Aim of the task: Look through the entries below. Say how many lines include "大量保有報告書まとめ", with nothing added.

= = =

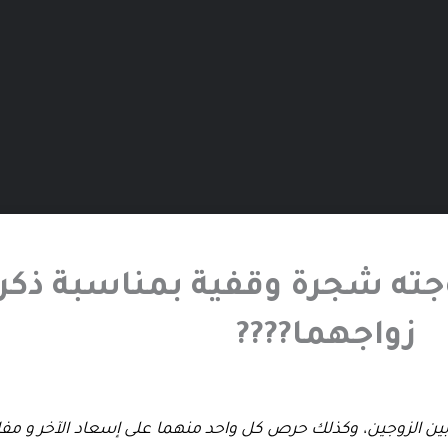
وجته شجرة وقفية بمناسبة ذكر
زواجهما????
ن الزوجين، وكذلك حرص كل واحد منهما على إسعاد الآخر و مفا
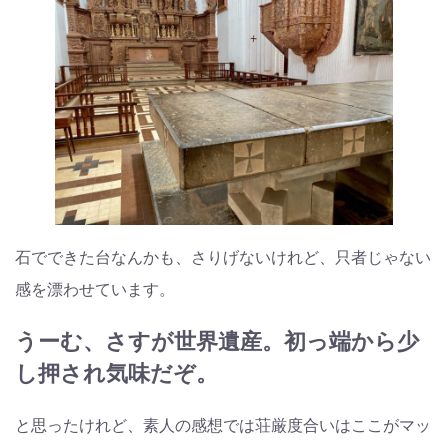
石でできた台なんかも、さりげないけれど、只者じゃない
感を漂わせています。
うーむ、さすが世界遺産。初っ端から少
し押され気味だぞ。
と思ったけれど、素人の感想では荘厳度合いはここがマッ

= = =

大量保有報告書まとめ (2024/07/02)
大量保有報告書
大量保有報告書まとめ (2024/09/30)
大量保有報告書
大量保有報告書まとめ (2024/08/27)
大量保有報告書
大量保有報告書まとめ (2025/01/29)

= = =

Answer area: 4